Records for the task >>

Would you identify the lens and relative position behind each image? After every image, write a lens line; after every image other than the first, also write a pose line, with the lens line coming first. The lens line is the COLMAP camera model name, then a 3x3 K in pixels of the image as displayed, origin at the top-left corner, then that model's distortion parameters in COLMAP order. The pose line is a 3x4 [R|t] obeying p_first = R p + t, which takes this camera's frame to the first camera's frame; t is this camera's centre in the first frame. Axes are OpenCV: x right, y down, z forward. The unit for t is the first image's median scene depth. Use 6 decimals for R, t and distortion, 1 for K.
---
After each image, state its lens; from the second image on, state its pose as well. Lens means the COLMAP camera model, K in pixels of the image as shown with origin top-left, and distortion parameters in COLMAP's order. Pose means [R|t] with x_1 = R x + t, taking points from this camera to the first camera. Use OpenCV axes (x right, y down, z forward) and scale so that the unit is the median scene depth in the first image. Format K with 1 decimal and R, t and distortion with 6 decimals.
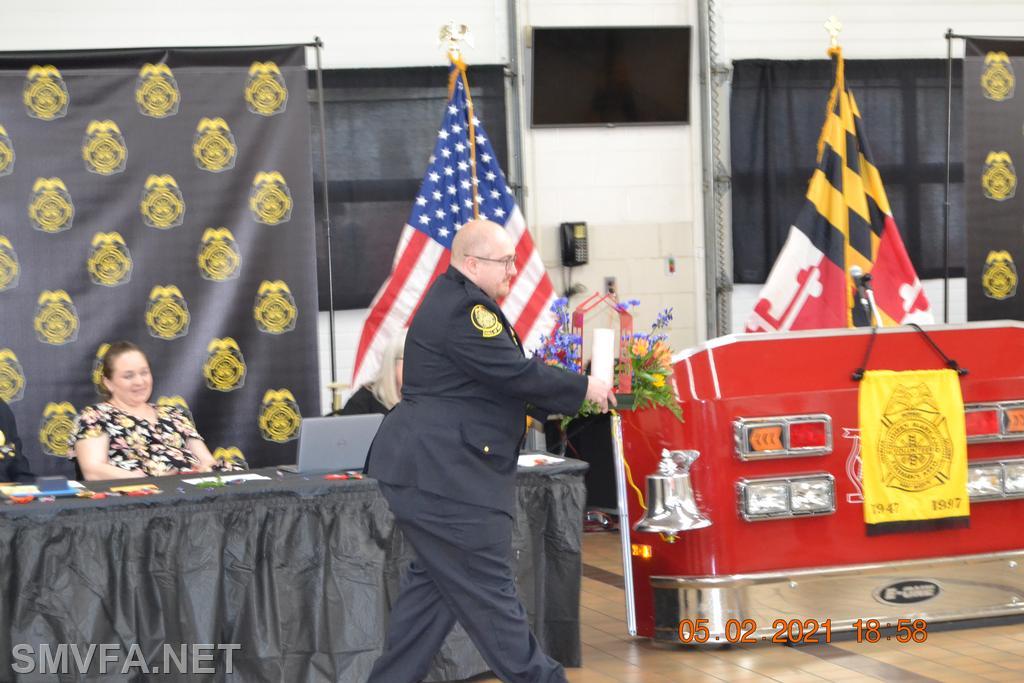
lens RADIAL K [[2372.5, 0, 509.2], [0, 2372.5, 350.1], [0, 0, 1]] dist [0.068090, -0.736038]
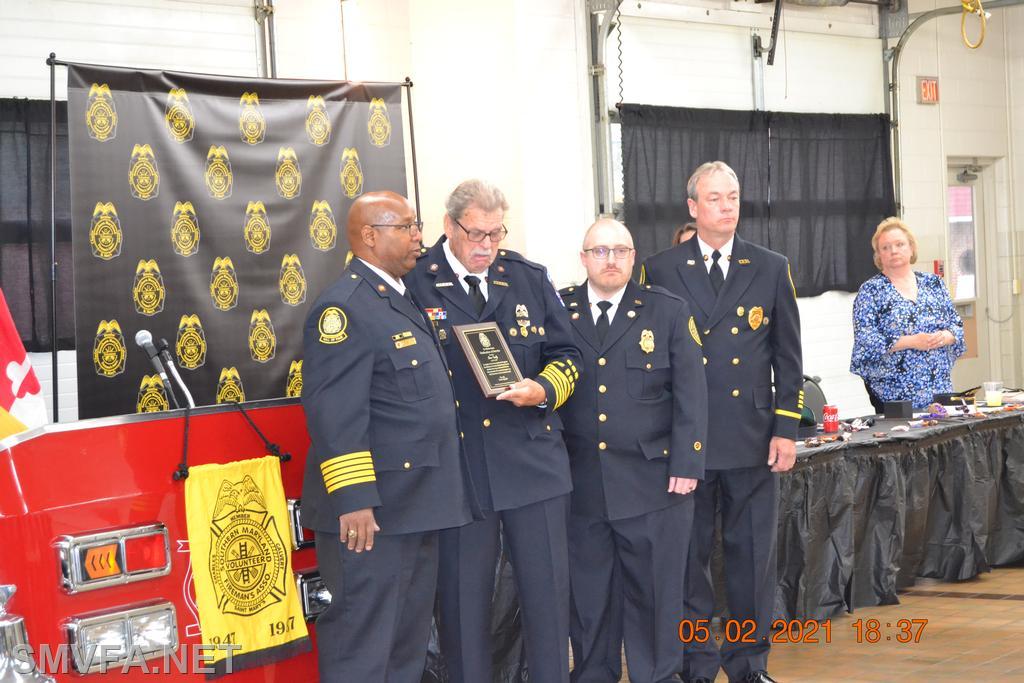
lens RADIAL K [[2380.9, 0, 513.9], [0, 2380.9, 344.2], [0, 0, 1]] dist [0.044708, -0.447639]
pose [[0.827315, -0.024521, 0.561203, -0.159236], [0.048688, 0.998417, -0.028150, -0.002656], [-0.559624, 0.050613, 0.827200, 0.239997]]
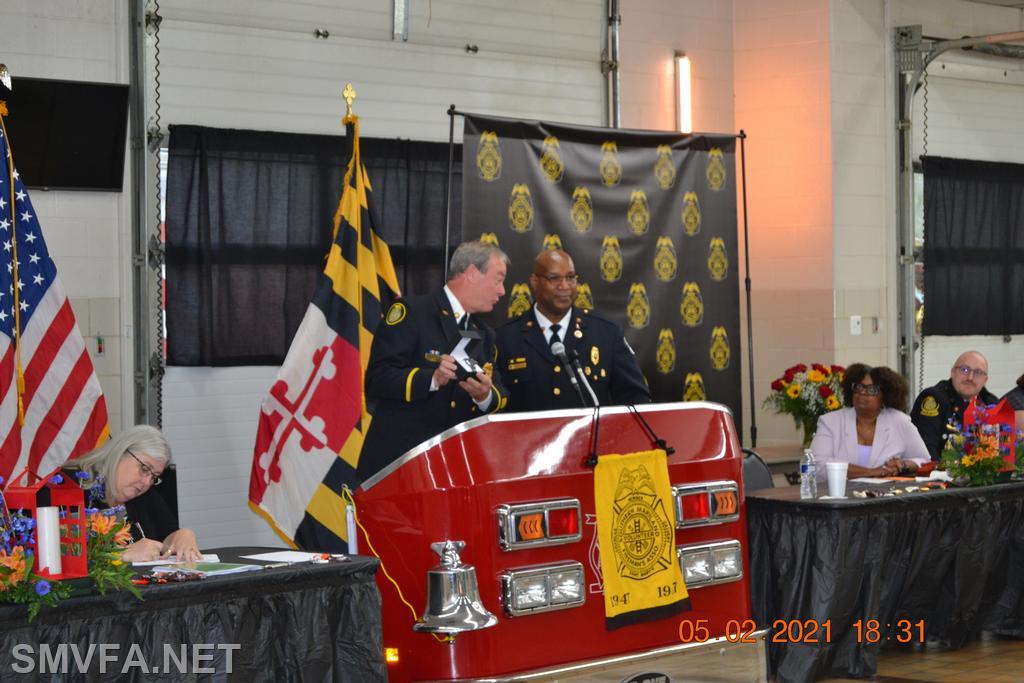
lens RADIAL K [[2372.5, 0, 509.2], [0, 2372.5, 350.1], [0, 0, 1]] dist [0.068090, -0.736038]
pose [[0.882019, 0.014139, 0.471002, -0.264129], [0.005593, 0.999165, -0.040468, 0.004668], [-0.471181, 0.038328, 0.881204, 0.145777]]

Work instruction >>
Rename "image" to "frame" in the lines between the one holding "After each image, state" and the one holding "0.050613, 0.827200, 0.239997]]", inclusive, and return those lines from the data unchanged in every other respect. Omit the pictures from the output.

Output for this exercise >>
After each frame, state its lens; from the second frame on, state its pose as well. Lens means the COLMAP camera model, K in pixels of the frame as shown with origin top-left, and distortion parameters in COLMAP's order. Pose means [R|t] with x_1 = R x + t, taking points from this camera to the first camera. Use OpenCV axes (x right, y down, z forward) and scale so that the unit is the median scene depth in the first frame. Format K with 1 decimal and R, t and distortion with 6 decimals.
lens RADIAL K [[2372.5, 0, 509.2], [0, 2372.5, 350.1], [0, 0, 1]] dist [0.068090, -0.736038]
lens RADIAL K [[2380.9, 0, 513.9], [0, 2380.9, 344.2], [0, 0, 1]] dist [0.044708, -0.447639]
pose [[0.827315, -0.024521, 0.561203, -0.159236], [0.048688, 0.998417, -0.028150, -0.002656], [-0.559624, 0.050613, 0.827200, 0.239997]]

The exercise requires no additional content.